Work task A » In the essay below about growth and fear, turn the paragraph starting "I stopped apologizing for not wearing shoes" into a short bulleted list that keeps its main points. Skip the items that follow the essay.
Work task B »
Answer these questions using only the essay below about growth and fear, not the items after it:
(i) What did the writer's granddaughter have on the day this was written?
(ii) Where did the writer go to dance away the old beliefs?
(iii) How long after that moment did the writer come back home?
Work task C » Carry on the essay below about growth and fear, starting after its last sentence. Leave the items that follow it alone.

Exercise passage »
────────

The Growth is in the Fear

August 21, 2018

My granddaughter had her first day of pre-school today.

I had my first day of college.

I don't know how SHE did, but I left class in tears.

 

Four years ago, during the last days of my Shalem Spiritual Guidance Program training, I had one of those life-altering realizations. It happened, as these things usually do, in the midst of a session that was about something else entirely. It's a "you had to be there" sort of story, so let me sum up: I realized that I had a deeply held belief that who I am, in the deepest, un-changable parts of my being, is bad. I realized that I had been trained to reject many pieces of what make me ME, and fully believed I should apologize for them, when they accidentally surfaced 

 

I hadn't run across the concepts of internalized misogyny or self-colonization yet, but those terms might help you understand my realization. The me that is Woman, the me that is Native and Emotional and Gentle and Big and Loud and Strong and Angry and Certain and Threatening to Patriarchy...I had spent decades trying to reduce THAT Me. This realization came all in a rush, and I snuck out of the group, ran across the lawn and into the little patch of woods where I had discovered treasure in the form of a creek. I took off my shoes and there, in the middle of that creek, all by myself, I danced away those beliefs. I let them go.

 

Two days later, I returned home with a new determination: To figure out who ME is, and be that person with all my being. 

 

I stopped apologizing for not wearing shoes, or sitting on the floor. I spoke when I had something to say. I didn't speak when I didn't want to, even if it made someone else uncomfortable. When I had good ideas, I shared them. When I needed help, I asked for it. When I didn't want to do something, I didn't do it. I didn't get it right every time, but I kept trying, and I got better and better and better at being Me. 

 

In the process, I discovered that I have a lot to say; I have a lot of REALLY GOOD stuff to say. But I don't always know enough to feel confident saying it. I want to be sure I'm not missing something important before I speak. And also, the people I want to say stuff TO don't really listen to people who don't have a college education. I want to continue to learn and grow, and in order to do that, I need to go to school. I want a bigger platform to speak from, and in order to have that, I'm going to have a degree.

────────

Records supplied »
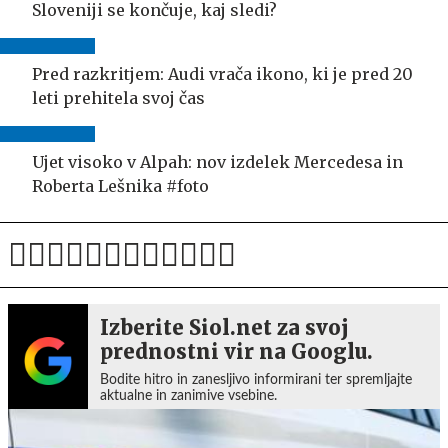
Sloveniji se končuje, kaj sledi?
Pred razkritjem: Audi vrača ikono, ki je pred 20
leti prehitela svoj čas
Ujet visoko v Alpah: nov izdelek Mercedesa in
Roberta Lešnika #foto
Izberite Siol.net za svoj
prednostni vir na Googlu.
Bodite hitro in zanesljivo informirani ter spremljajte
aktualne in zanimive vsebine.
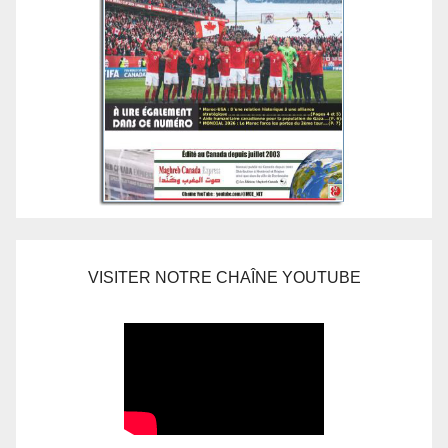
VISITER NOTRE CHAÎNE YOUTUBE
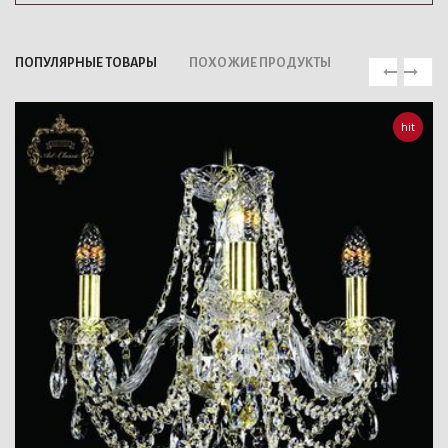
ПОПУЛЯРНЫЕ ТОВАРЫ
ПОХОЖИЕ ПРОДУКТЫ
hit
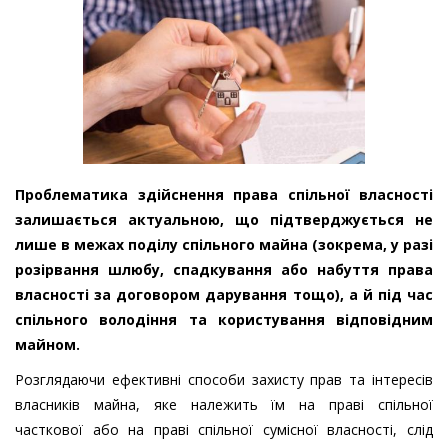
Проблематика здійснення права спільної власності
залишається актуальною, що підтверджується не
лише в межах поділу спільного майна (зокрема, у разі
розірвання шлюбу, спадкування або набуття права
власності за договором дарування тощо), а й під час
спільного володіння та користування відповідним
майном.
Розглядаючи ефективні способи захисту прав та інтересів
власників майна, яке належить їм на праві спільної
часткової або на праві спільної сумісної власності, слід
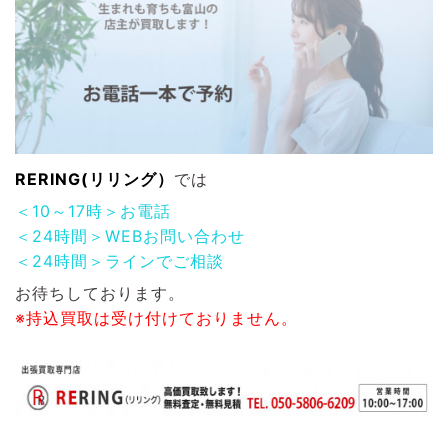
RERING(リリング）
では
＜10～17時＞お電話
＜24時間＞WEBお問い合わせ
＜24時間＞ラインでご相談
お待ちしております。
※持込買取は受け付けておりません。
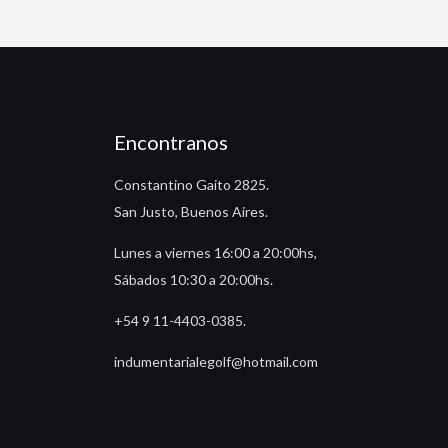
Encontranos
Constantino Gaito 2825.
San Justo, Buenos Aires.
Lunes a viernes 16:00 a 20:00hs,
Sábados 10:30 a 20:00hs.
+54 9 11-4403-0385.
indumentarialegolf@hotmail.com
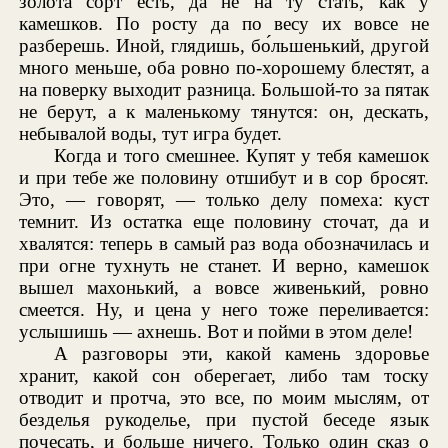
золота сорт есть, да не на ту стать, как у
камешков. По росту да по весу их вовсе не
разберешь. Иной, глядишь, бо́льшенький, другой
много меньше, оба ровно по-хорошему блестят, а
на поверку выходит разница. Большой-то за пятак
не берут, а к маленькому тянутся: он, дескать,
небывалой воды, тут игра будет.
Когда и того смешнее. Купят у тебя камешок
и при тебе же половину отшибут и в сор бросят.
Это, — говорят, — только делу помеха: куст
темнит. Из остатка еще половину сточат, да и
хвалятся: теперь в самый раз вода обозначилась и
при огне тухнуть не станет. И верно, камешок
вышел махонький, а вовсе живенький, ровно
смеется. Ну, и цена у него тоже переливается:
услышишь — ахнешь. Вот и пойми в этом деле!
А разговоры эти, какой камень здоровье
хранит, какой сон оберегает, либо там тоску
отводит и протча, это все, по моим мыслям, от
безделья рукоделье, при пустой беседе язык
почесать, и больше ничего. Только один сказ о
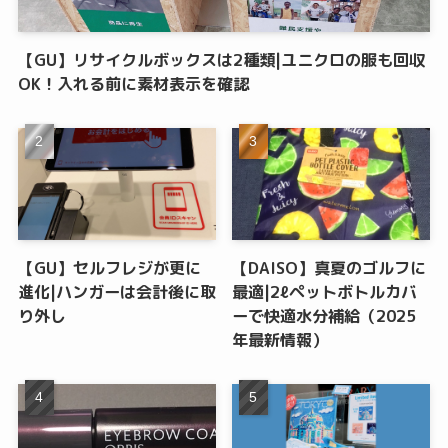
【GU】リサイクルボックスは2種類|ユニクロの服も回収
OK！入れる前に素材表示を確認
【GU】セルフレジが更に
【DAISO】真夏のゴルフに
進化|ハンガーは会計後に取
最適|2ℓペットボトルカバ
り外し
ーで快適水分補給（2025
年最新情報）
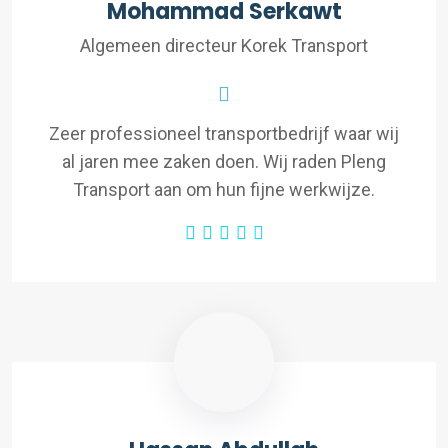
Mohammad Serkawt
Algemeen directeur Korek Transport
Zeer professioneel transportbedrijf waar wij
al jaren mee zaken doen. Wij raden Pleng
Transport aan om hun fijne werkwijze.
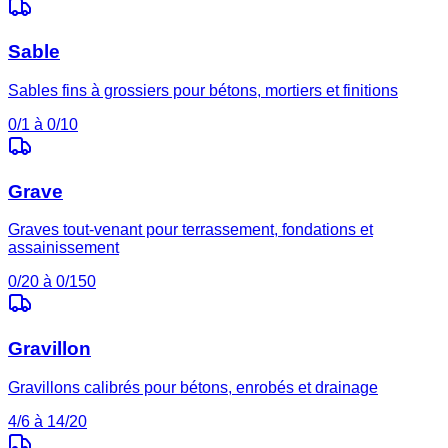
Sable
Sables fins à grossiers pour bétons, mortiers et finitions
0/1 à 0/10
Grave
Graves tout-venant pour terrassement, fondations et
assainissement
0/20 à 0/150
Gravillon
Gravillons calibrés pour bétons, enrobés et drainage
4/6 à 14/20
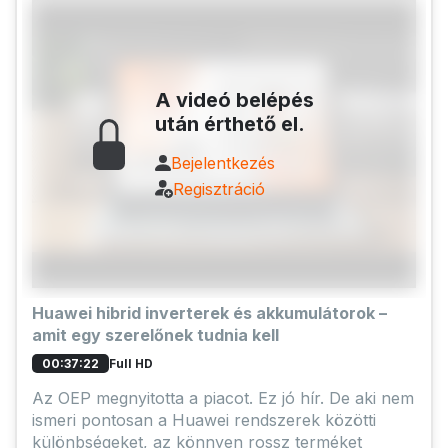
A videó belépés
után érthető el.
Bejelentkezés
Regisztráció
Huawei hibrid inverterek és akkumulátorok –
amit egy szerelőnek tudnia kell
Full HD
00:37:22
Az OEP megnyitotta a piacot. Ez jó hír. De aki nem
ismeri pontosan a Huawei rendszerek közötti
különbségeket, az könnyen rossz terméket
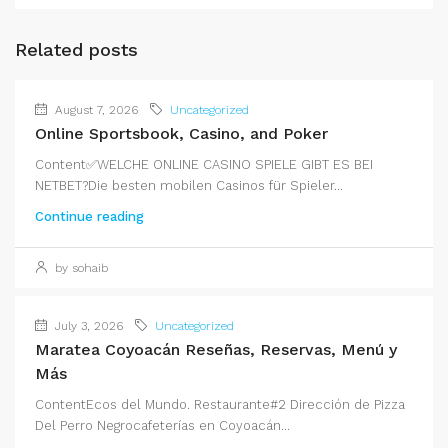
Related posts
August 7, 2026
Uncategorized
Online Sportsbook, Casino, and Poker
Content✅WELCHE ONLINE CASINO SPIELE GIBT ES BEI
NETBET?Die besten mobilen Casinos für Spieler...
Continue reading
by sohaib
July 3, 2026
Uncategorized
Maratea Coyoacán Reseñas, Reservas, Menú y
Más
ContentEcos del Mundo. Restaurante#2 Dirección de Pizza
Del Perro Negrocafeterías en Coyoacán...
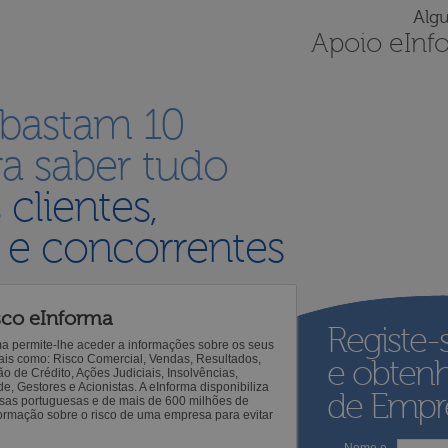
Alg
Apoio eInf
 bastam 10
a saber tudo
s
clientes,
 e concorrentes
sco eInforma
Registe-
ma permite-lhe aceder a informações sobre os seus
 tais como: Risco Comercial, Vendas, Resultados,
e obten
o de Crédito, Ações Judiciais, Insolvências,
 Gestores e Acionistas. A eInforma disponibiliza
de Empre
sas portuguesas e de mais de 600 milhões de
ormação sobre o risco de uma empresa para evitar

────────

Answer space A »
- Stopped apologizing for going without shoes or sitting on the floor
- Spoke up when there was something to say, and stayed quiet when not wanting to talk, even if others felt uncomfortable
- Shared good ideas
- Asked for help when it was needed
- Didn't do things that weren't wanted
- Didn't always get it right, but kept trying and got steadily better at being Me

Answer space B »
(i) Her first day of pre-school.
(ii) Into the middle of a creek in a small patch of woods.
(iii) Two days later.

Answer space C »
 

So, here I am today, starting college. 

 

The first three classes went fine. College Algebra is just a thing you've gotta do, World Religions is going to be pretty easy, and Indigenous Religions makes me super excited. So, by the time I walked into Intro to Women and Gender Studies, I was feeling pretty confident. I've got this. It's gonna be good. Probably even great, if we're being honest.  

 

The teacher's introduction was great; she seems nice and very passionate about the topic. Then we started going through the syllabus. I mean, you know, it was syllabus stuff. Don't cheat, show up for class, do your readings, and you'll do great. I'm listening to the teacher, and flipping through the syllabus to write important dates in my calendar and things keep catching my eye. "Patriarchy, the System"...Gloria Steinem "If Men Could Menstruate"..."I'm Glad I Was in the Stonewall Riot"..."Constraints and Freedom in Conservative Christian Women's Lives"...and all the sudden I can't breathe. My stomach is in knots, and I kind of want to be sick. My head starts pounding, and my whole body feels tight. 

 

I keep writing down dates, but I'm listening to my body and asking it what's going on? I mean, good grief. It's a syllabus. I picked this class. I want this class. I want to learn, and know, and read. And I'm panicking.

 

I'm asking my body what's wrong, but really I know. I'm afraid I'll get in trouble. I'm afraid someone, somewhere, somehow will KNOW that I'm taking this class--this feminist class--and I'll be in trouble. It's not a rational thought. It doesn't make sense. What am I afraid of? Dad'll yell at me? God will never speak to me again? I'll disappoint my non-existent church? There's no rationality to it, though, there's just panic. Just me and this syllabus and my body wanting to get up and bolt from the room because I'm terrified.

 

I stay through the whole class. I fill out the questionnaire the teacher gives us, asking our comfort level talking about different subjects. Sex. Race. Gender. I give myself 10s in all of them, because I am completely comfortable talking about all those things. My body's just terrified I'll become a feminist, and then it'll all be over.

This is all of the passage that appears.